Maybe that was it. My mother’s quite religious, in a superstitious Irish-Catholic kind of way, and when she could she would haul me into a corner and browbeat some holy story into me, and warn against sin in general. Having the Busby Babes taught to me like a rosary felt very similar. It put me off, but at the same time if I found myself doubting United, I would start to feel guilty, and then I would repent – or something.

Anyway, I spent my first football season in Manchester trying to be a United fan, but actually going to Maine Road more often than Old Trafford. I couldn’t have explained it at the time, but I think it was because I knew instinctively that City were the real thing. There was something ersatz about United. Old Trafford was bigger, the crowd were noisier and stars like Best and Charlton were undoubtedly bigger stars than Lee or Bell, but somehow… I needed something to help me make my mind up, and at the beginning of the following season two things happened which brought things to a head. I was finally enrolled at a local grammar school, and my father started to go to games with me.

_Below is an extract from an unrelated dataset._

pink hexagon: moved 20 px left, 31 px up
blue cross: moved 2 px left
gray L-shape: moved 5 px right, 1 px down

At school in Manchester you don’t support Everton. Thankfully, by this time, I’d almost completely forgotten about the toffees, so I had no problems on that score. But, inevitably, I was faced with a choice: I could be cool, or I could be hard. United were the hard choice. I played it cool, and I got a kicking from the cock of the fourth year for my pains. That kicking – theatrical black eye, torn jacket, swollen lip and bruised ribs – wasn’t really talked about at home, but afterwards my dad bought season tickets at both grounds and we went and sat together in the stands for the rest of the season.

I think my dad was actually quite relieved when I turned out not to be much of a tough guy. He’d been a rugby league pro for while after the war, and in his early days in the hotel trade he’d done some of his own bouncing. However, he was always cool as ice in a confontation. I took after my mother, all Irish temper but, in those days, no muscle to speak of. So my Dad obviously decided that I needed looking after, from myself as much as anyone else, and that’s what he did.

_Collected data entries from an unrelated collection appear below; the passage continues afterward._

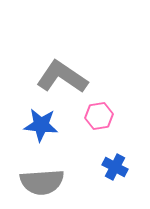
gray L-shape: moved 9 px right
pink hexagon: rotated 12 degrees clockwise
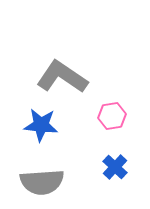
pink hexagon: moved 13 px right
blue cross: rotated 15 degrees clockwise
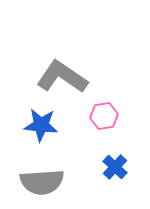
pink hexagon: moved 8 px left
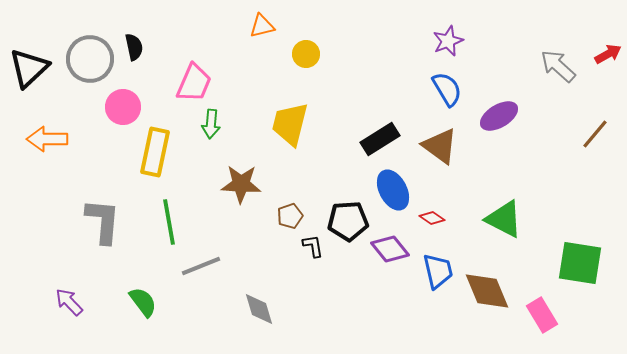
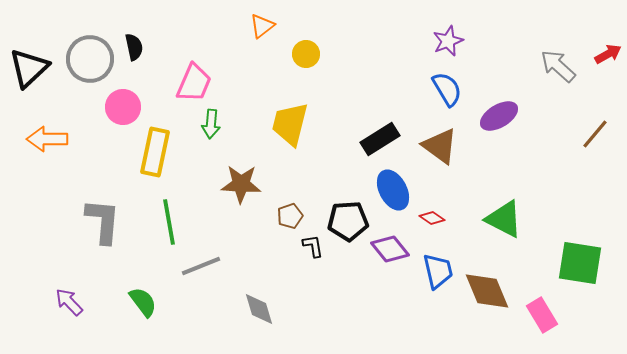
orange triangle: rotated 24 degrees counterclockwise
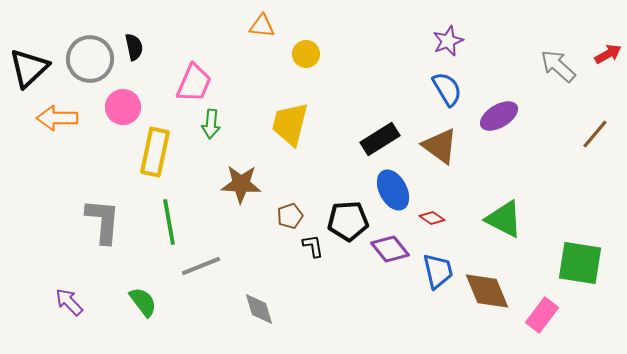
orange triangle: rotated 44 degrees clockwise
orange arrow: moved 10 px right, 21 px up
pink rectangle: rotated 68 degrees clockwise
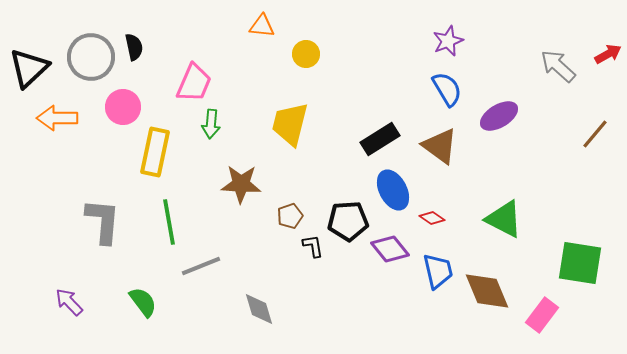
gray circle: moved 1 px right, 2 px up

I am not one of those supporters who mourns the end of Kops and ends. I enjoyed sitting in the stands, and I enjoyed having the best of both worlds. And from these elevated positions I was able to watch the football and the ritual and everything else that went on, and the longer I watched the more I knew it would be City for me.

It wasn’t just because they were better than United in those days – it was how they were as much as what they were. City had style, wit, humour – they had class. United? Well, as the all the knots came undone it wasn’t pretty. The whining, the peevish jeers, the fighting and the ridiculous last charge onto the pitch after Law’s back-heel (yes – I was there). What a circus! My Dad turned to me then and said “we won’t bother coming here anymore”, and we didn’t.

Could it have been different? If City has gone down, would I have given up our seats behind the goal in the Maine Road north stand? I don’t think so. That season, shuttling between Maine Road and Old Trafford, I’d always been more comfortable in Maine Road. In fact, as I got comfortable at Maine Road so too I think, did I become comfortable in Manchester to the point where now, despite having spent barely three years of my life in the City, I still think of myself as a Mancunian and, of course, a City fan.

It’s nearly 20 years since a I went to a City home game, almost exactly 20 years since I saw Rodney Marsh score the most magical goal it is still my privilege to have ever seen, and it is more than 20 years since I was beaten up for the first and only time in my life (I hope). I still don’t trust United supporters, I still think Rodney Marsh is an international symbol of genius, and I still think Maine Road is home to the best football club in the world. And I always will.